その後廃れていたものを、七代目市川団十郎が文政年間、西暦一八一八年~一八三〇年ころに舞台で使用して、奇抜な絵と文字の雲合わせが大評判になりました。
以後、市川家好みのデザインとして、現在に至るまで使用されています。
  
《斧琴菊(よきこときく)模様》
「斧(おの)」と「琴」と「菊」の字、または絵を配して「よきこときく」と読ませるデザインです。

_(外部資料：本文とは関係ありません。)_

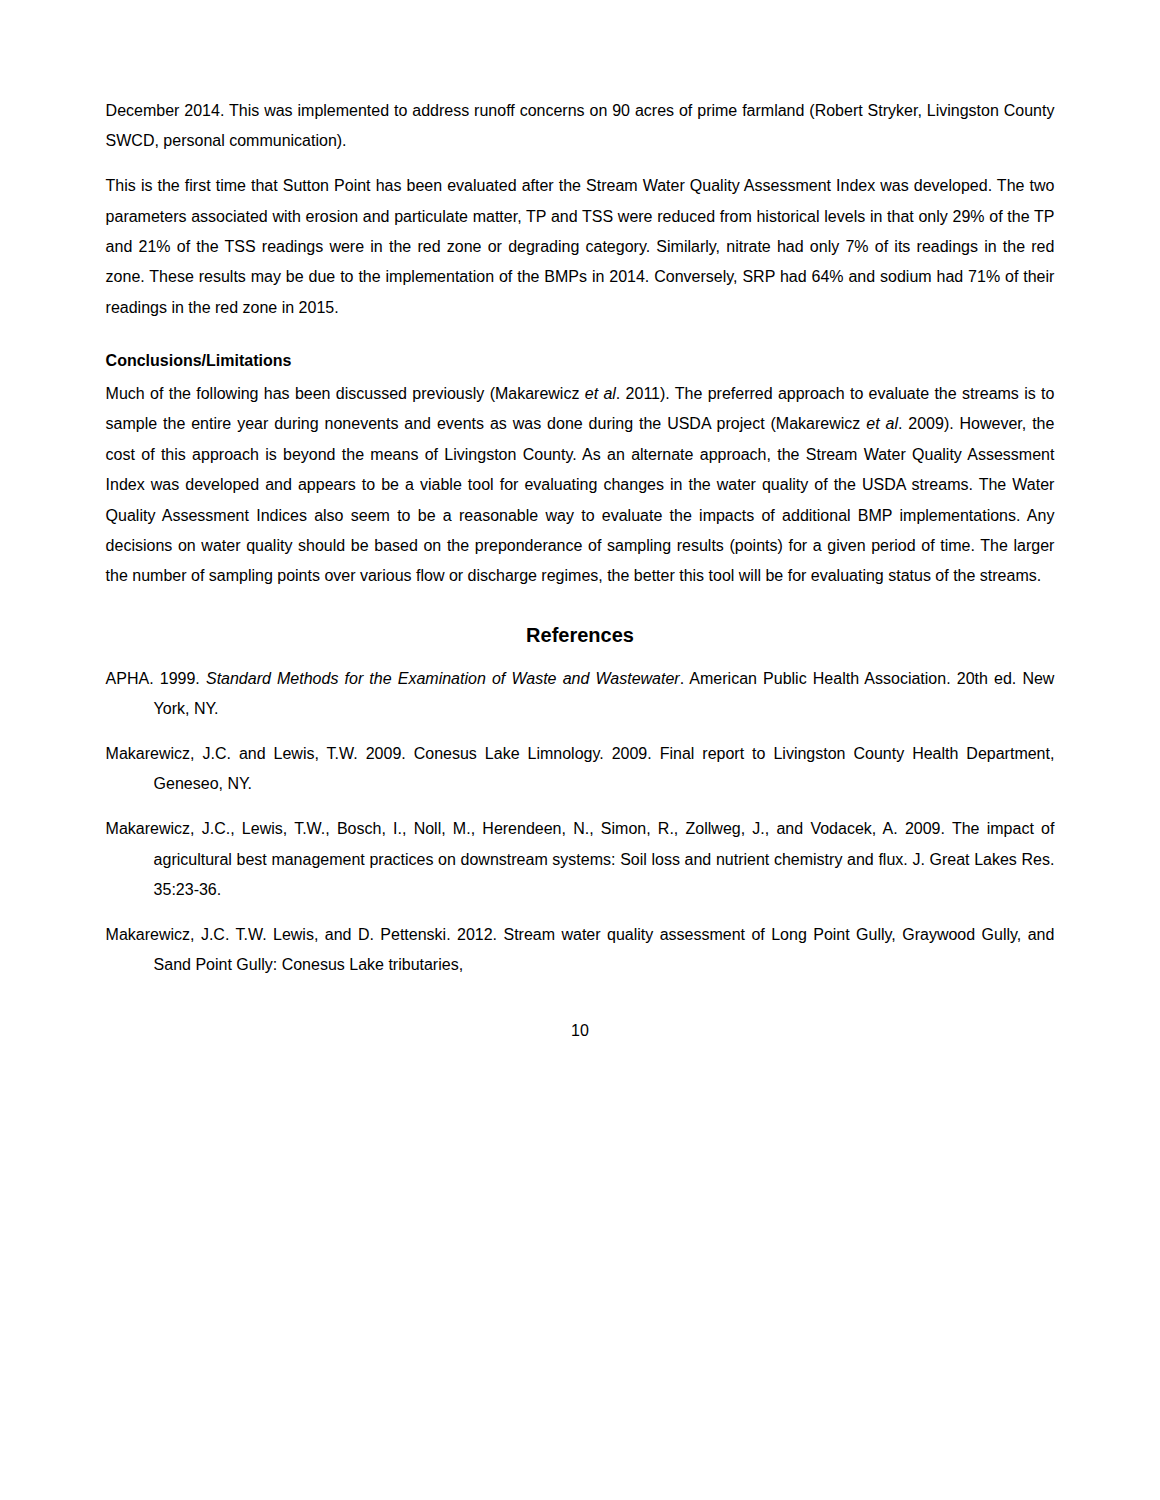December 2014. This was implemented to address runoff concerns on 90 acres of prime farmland (Robert Stryker, Livingston County SWCD, personal communication).
This is the first time that Sutton Point has been evaluated after the Stream Water Quality Assessment Index was developed. The two parameters associated with erosion and particulate matter, TP and TSS were reduced from historical levels in that only 29% of the TP and 21% of the TSS readings were in the red zone or degrading category. Similarly, nitrate had only 7% of its readings in the red zone. These results may be due to the implementation of the BMPs in 2014. Conversely, SRP had 64% and sodium had 71% of their readings in the red zone in 2015.
Conclusions/Limitations
Much of the following has been discussed previously (Makarewicz et al. 2011). The preferred approach to evaluate the streams is to sample the entire year during nonevents and events as was done during the USDA project (Makarewicz et al. 2009). However, the cost of this approach is beyond the means of Livingston County. As an alternate approach, the Stream Water Quality Assessment Index was developed and appears to be a viable tool for evaluating changes in the water quality of the USDA streams. The Water Quality Assessment Indices also seem to be a reasonable way to evaluate the impacts of additional BMP implementations. Any decisions on water quality should be based on the preponderance of sampling results (points) for a given period of time. The larger the number of sampling points over various flow or discharge regimes, the better this tool will be for evaluating status of the streams.
References
APHA. 1999. Standard Methods for the Examination of Waste and Wastewater. American Public Health Association. 20th ed. New York, NY.
Makarewicz, J.C. and Lewis, T.W. 2009. Conesus Lake Limnology. 2009. Final report to Livingston County Health Department, Geneseo, NY.
Makarewicz, J.C., Lewis, T.W., Bosch, I., Noll, M., Herendeen, N., Simon, R., Zollweg, J., and Vodacek, A. 2009. The impact of agricultural best management practices on downstream systems: Soil loss and nutrient chemistry and flux. J. Great Lakes Res. 35:23-36.
Makarewicz, J.C. T.W. Lewis, and D. Pettenski. 2012. Stream water quality assessment of Long Point Gully, Graywood Gully, and Sand Point Gully: Conesus Lake tributaries,
10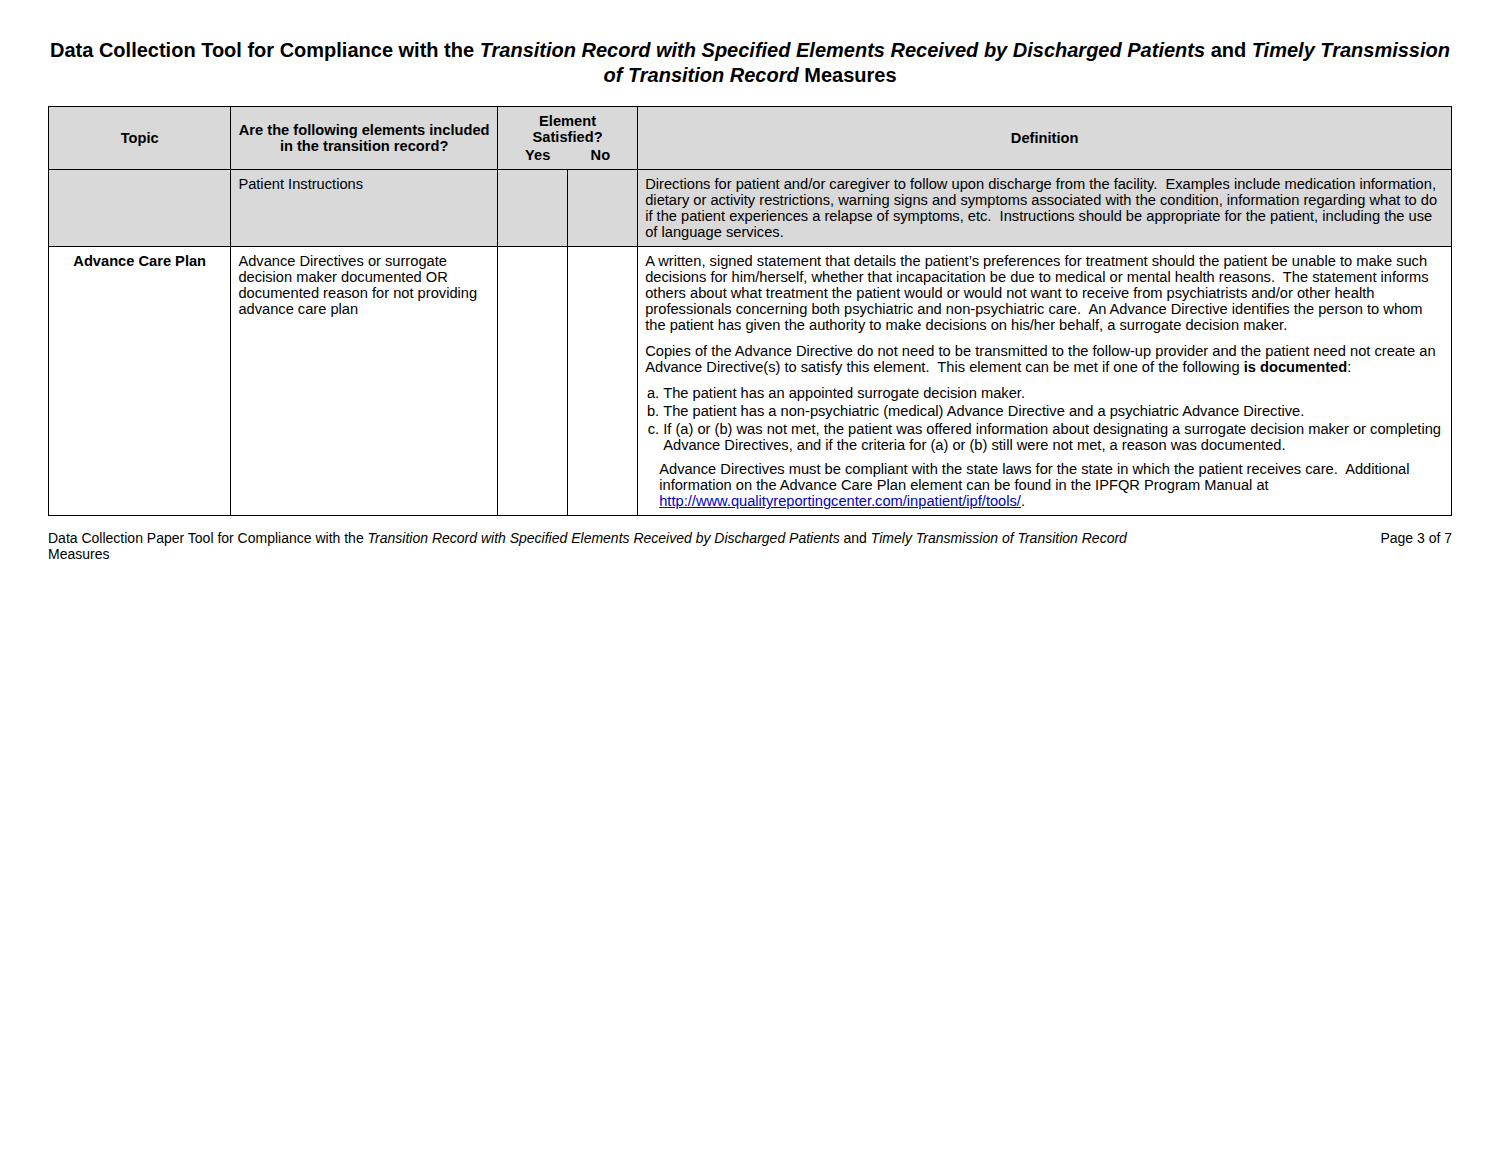Data Collection Tool for Compliance with the Transition Record with Specified Elements Received by Discharged Patients and Timely Transmission of Transition Record Measures
| Topic | Are the following elements included in the transition record? | Element Satisfied? Yes No | Definition |
| --- | --- | --- | --- |
| | Patient Instructions | | | Directions for patient and/or caregiver to follow upon discharge from the facility. Examples include medication information, dietary or activity restrictions, warning signs and symptoms associated with the condition, information regarding what to do if the patient experiences a relapse of symptoms, etc. Instructions should be appropriate for the patient, including the use of language services. |
| Advance Care Plan | Advance Directives or surrogate decision maker documented OR documented reason for not providing advance care plan | | | A written, signed statement that details the patient’s preferences for treatment should the patient be unable to make such decisions for him/herself, whether that incapacitation be due to medical or mental health reasons. The statement informs others about what treatment the patient would or would not want to receive from psychiatrists and/or other health professionals concerning both psychiatric and non-psychiatric care. An Advance Directive identifies the person to whom the patient has given the authority to make decisions on his/her behalf, a surrogate decision maker. Copies of the Advance Directive do not need to be transmitted to the follow-up provider and the patient need not create an Advance Directive(s) to satisfy this element. This element can be met if one of the following is documented : The patient has an appointed surrogate decision maker. The patient has a non-psychiatric (medical) Advance Directive and a psychiatric Advance Directive. If (a) or (b) was not met, the patient was offered information about designating a surrogate decision maker or completing Advance Directives, and if the criteria for (a) or (b) still were not met, a reason was documented. Advance Directives must be compliant with the state laws for the state in which the patient receives care. Additional information on the Advance Care Plan element can be found in the IPFQR Program Manual at http://www.qualityreportingcenter.com/inpatient/ipf/tools/ . |
Data Collection Paper Tool for Compliance with the Transition Record with Specified Elements Received by Discharged Patients and Timely Transmission of Transition Record Measures
Page 3 of 7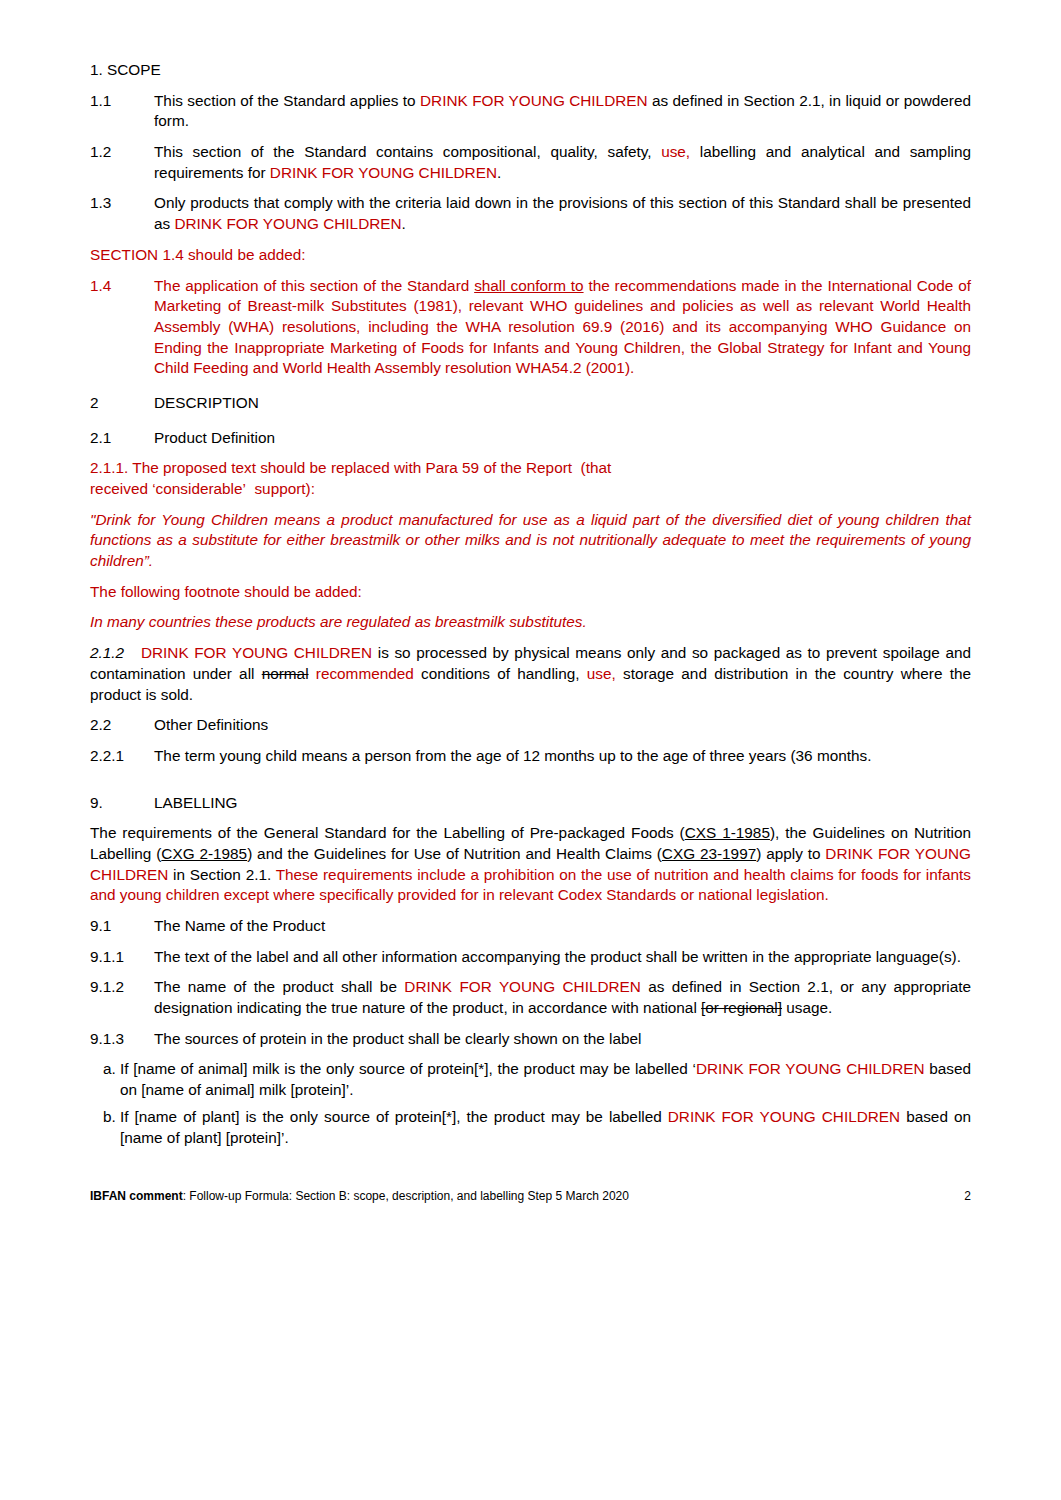1. SCOPE
1.1
This section of the Standard applies to DRINK FOR YOUNG CHILDREN as defined in Section 2.1, in liquid or powdered form.
1.2
This section of the Standard contains compositional, quality, safety, use, labelling and analytical and sampling requirements for DRINK FOR YOUNG CHILDREN.
1.3
Only products that comply with the criteria laid down in the provisions of this section of this Standard shall be presented as DRINK FOR YOUNG CHILDREN.
SECTION 1.4 should be added:
1.4
The application of this section of the Standard shall conform to the recommendations made in the International Code of Marketing of Breast-milk Substitutes (1981), relevant WHO guidelines and policies as well as relevant World Health Assembly (WHA) resolutions, including the WHA resolution 69.9 (2016) and its accompanying WHO Guidance on Ending the Inappropriate Marketing of Foods for Infants and Young Children, the Global Strategy for Infant and Young Child Feeding and World Health Assembly resolution WHA54.2 (2001).
2
DESCRIPTION
2.1
Product Definition
2.1.1. The proposed text should be replaced with Para 59 of the Report (that
received ‘considerable’ support):
"Drink for Young Children means a product manufactured for use as a liquid part of the diversified diet of young children that functions as a substitute for either breastmilk or other milks and is not nutritionally adequate to meet the requirements of young children”.
The following footnote should be added:
In many countries these products are regulated as breastmilk substitutes.
2.1.2 DRINK FOR YOUNG CHILDREN is so processed by physical means only and so packaged as to prevent spoilage and contamination under all normal recommended conditions of handling, use, storage and distribution in the country where the product is sold.
2.2
Other Definitions
2.2.1
The term young child means a person from the age of 12 months up to the age of three years (36 months.
9.
LABELLING
The requirements of the General Standard for the Labelling of Pre-packaged Foods (CXS 1-1985), the Guidelines on Nutrition Labelling (CXG 2-1985) and the Guidelines for Use of Nutrition and Health Claims (CXG 23-1997) apply to DRINK FOR YOUNG CHILDREN in Section 2.1. These requirements include a prohibition on the use of nutrition and health claims for foods for infants and young children except where specifically provided for in relevant Codex Standards or national legislation.
9.1
The Name of the Product
9.1.1
The text of the label and all other information accompanying the product shall be written in the appropriate language(s).
9.1.2
The name of the product shall be DRINK FOR YOUNG CHILDREN as defined in Section 2.1, or any appropriate designation indicating the true nature of the product, in accordance with national [or regional] usage.
9.1.3
The sources of protein in the product shall be clearly shown on the label
If [name of animal] milk is the only source of protein[*], the product may be labelled ‘DRINK FOR YOUNG CHILDREN based on [name of animal] milk [protein]’.
If [name of plant] is the only source of protein[*], the product may be labelled DRINK FOR YOUNG CHILDREN based on [name of plant] [protein]’.
IBFAN comment: Follow-up Formula: Section B: scope, description, and labelling Step 5 March 2020
2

「斧」を「よき」と読ませるのは、小形の斧のことを「よき」と呼ぶことによります。
先の「鎌輪ぬ模様」と同じく、この模様の歴史も古く、貞享(じょうきょう)四年、西暦一六八七年に刊行された、『女用訓蒙図彙(おんなようきんもうずい)』という本の中に、着物の雛形として掲載されています。
  
《三枡格子(みますごうし)》
三筋格子(同じ太さの筋が3本1組で縦横に並べられた格子縞)に、3本筋とは間を空けて1本または複数の筋を加えた格子縞をいいます。3本筋と別の筋は太さや色が違う場合も見受けられます。三筋格子自体を三枡格子と同一とする場合もあります。江戸後期の文化年間の縞・格子の流行にともない、歌舞伎役者の七代目・市川団十郎が定紋の「三枡」を崩して考案した模様です。ゆえに「団十郎格子」ともいいます。
  
《芝翫縞(しかんじま)》
四本の縦縞の間に楕円の環繋ぎを置いた模様です。
江戸時代後期の文化年間に、歌舞伎役者の初代中村芝翫(三代目中村歌右衛門)が「芝翫(しかん)」と「四環」の語呂合わせで舞台衣装に用いて流行させたデザインです。
現代でも浴衣や手ぬぐいなどの柄に用いられています。
  
《三津五郎縞(みつごろうじま)》
3本・5本・6本の縞を縦横に交差させた格子模様。三津五郎格子(みつごろうごうし)」とも呼ばれます。江戸後期の文化・文政時代の歌舞伎俳優、三代目・坂東三津五郎の名前にちなみ(三五六→みつごろう)つけられた名称です。
  
《三枡繋ぎ(みますつなぎ)》
三つの正方形を重ねた模様を、大・中・小の三つ入れ子の枡に見立て「三枡文(みますもん)」「三枡」といいます。歌舞伎役者の初代・市川団十郎が稲妻文から考案したといわれ、市川家の定紋として有名です。三枡文を一列に並べた模様、またはに互い違いに並べた石畳(市松)模様を「三枡繋ぎ(みますつなぎ)」「三枡縞(みますじま)」と呼びます。
  
《イ菱(いびし)》
カタカナの「イ」の字を4つ、90度づつ向きを変えて卍の様に追いかける形に並べた模様です。「イ」の斜めの線が菱形の輪郭線に見えることから「イの字菱」ともよばれます。歌舞伎役者の名跡(みょうせき/代々受け継がれる名前)のひとつ・中村鴈治郎(なかむら・がんじろう)の定紋です。
  
《菊五郎格子(きくごろうごうし)》
縦4本と横5本の合計9本の縞を縦横に交差させた格子柄の間に「キ」と「呂」の文字を入れ、「キ九五呂(きくごろ→菊五郎)」と読ませます。江戸後期の文化・文政時代の歌舞伎俳優、三代目・尾上菊五郎(おのえ・きくごろう)が考案したとされています。菊五郎の役者文様では他に「斧菊琴(よきこときく)」が有名です。
  
《六弥太格子(ろくやたごうし)》
三枡文(みますもん/三つの正方形を重ねた模様)を互い違いに組み合わせた連続模様。三枡繋ぎ(みますつなぎ)および角繋ぎ(かくつなぎ)の変形です。江戸時代後期の嘉永年間に、歌舞伎役者の八代目市川団十郎が「一谷武者絵土産」の岡部六弥太(平忠度を一ノ谷の戦いで討ち取った源氏の武将)に扮したときに、裃(かみしも)にこの文様を使い、この名が定着しました。「三枡文」は市川家の定紋です。現代でも浴衣や手ぬぐいなどの柄に用いられています。